Mais ce ne sont pas seulement les fortunes qui sont égales en Amérique ; l’égalité s’étend jusqu’à un certain point sur les intelligences elles-mêmes.
Je ne pense pas qu’il y ait de pays dans le monde où, proportion gardée avec la population, il se trouve aussi peu d’ignorants et moins de savants qu’en Amérique.
L’instruction primaire y est à la portée de chacun ; l’instruction supérieure n’y est presque à la portée de personne.
Ceci se comprend sans peine, et est pour ainsi dire le résultat nécessaire de ce que nous avons avancé plus haut.
Presque tous les Américains ont de l’aisance ; ils peuvent donc facilement se procurer les premiers éléments des connaissances humaines.
En Amérique, il y a peu de riches ; presque tous les Américains ont donc besoin d’exercer une profession. Or, toute profession exige un apprentissage. Les Américains ne peuvent donc donner à la culture générale de l’intelligence que les premières années de la vie : à quinze ans, ils entrent dans une carrière ; ainsi leur éducation finit le plus souvent à l’époque où la nôtre commence. Si elle se poursuit au-delà, elle ne se dirige plus que vers une matière spéciale et lucrative ; on étudie une science comme on prend un métier ; et l’on n’en saisit que les applications dont l’utilité présente est reconnue.
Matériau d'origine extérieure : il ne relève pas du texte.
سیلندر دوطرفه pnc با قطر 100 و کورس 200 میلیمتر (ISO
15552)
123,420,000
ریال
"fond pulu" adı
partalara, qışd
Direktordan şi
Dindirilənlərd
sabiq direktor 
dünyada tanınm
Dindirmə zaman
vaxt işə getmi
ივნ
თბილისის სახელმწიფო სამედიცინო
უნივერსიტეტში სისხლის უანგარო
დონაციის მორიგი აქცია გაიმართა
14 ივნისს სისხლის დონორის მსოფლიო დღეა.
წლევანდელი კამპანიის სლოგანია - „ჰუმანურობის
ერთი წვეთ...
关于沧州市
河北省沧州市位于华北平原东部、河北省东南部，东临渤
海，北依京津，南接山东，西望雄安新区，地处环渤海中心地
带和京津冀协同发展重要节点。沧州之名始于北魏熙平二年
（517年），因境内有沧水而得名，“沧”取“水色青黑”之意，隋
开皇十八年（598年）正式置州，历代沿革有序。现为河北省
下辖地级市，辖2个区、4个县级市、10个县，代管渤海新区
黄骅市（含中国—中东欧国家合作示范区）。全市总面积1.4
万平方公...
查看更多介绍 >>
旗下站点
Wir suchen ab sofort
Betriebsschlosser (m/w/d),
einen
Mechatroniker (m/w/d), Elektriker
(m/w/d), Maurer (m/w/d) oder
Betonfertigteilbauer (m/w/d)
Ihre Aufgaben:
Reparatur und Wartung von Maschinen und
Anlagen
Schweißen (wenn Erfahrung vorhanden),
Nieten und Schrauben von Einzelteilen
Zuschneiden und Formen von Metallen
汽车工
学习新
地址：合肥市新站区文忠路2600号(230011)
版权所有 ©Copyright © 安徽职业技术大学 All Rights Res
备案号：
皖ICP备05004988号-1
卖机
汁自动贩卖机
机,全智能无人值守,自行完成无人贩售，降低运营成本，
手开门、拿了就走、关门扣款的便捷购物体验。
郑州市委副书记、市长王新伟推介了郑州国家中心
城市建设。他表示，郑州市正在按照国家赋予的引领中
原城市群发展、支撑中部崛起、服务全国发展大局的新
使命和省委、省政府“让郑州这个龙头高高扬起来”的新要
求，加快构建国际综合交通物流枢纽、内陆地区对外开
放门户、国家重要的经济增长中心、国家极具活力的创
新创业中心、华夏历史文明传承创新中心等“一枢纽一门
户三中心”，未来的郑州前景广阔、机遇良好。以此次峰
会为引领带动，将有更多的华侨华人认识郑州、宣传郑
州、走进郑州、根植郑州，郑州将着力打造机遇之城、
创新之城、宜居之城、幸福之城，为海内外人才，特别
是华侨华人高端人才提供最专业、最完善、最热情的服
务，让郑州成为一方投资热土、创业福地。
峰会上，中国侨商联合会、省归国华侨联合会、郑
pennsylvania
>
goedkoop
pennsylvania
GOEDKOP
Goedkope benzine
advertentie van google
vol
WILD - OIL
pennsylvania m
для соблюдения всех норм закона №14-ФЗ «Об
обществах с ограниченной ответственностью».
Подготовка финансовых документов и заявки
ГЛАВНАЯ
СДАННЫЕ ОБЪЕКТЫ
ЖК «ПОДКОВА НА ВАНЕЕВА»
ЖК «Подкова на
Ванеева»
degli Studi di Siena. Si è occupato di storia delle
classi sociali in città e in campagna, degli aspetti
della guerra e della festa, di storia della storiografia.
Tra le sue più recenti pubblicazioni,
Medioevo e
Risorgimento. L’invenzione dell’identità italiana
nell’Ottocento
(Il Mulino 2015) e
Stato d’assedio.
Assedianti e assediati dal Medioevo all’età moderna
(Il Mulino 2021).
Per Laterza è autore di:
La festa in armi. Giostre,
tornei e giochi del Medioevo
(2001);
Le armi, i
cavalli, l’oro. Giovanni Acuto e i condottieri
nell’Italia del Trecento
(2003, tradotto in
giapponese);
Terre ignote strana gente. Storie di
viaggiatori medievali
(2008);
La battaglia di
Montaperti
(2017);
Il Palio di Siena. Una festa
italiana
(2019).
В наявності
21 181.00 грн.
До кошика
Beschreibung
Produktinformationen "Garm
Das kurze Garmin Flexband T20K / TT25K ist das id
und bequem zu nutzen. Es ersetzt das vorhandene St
En Amérique, la plupart des riches ont commencé par être pauvres ; presque tous les oisifs ont été, dans leur jeunesse, des gens occupés ; d’où il résulte que, quand on pourrait avoir le goût de l’étude, on n’a pas le temps de s’y livrer ; et que, quand on a acquis le temps de s’y livrer, on n’en a plus le goût.
Il n’existe donc point en Amérique de classe dans laquelle le penchant des plaisirs intellectuels se transmettre avec une aisance et des loisirs héréditaires, et qui tienne en honneur les travaux de l’intelligence.
Aussi la volonté de se livrer à ces travaux manque-t-elle aussi bien que le pouvoir.
Il s’est établi en Amérique, dans les connaissances humaines, un certain niveau mitoyen. Tous les esprits s’en sont rapprochés ; les uns en s’élevant, les autres en s’abaissant.
Il se rencontre donc une multitude immense d’individus qui ont le même nombre de notions à peu près en matière de religion, d’histoire, de sciences, d’économie politique, de législation, de gouvernement.
L’inégalité intellectuelle vient directement de Dieu, et l’homme ne saurait empêcher qu’elle ne se retrouve toujours.
Mais il arrive du moins de ce que nous venons de dire, que les intelligences, tout en restant inégales, ainsi que l’a voulu le Créateur, trouvent à leur disposition des moyens égaux.
Démocratie en Amérique, tome I, première partie, chapitre III, GF p. 113-114.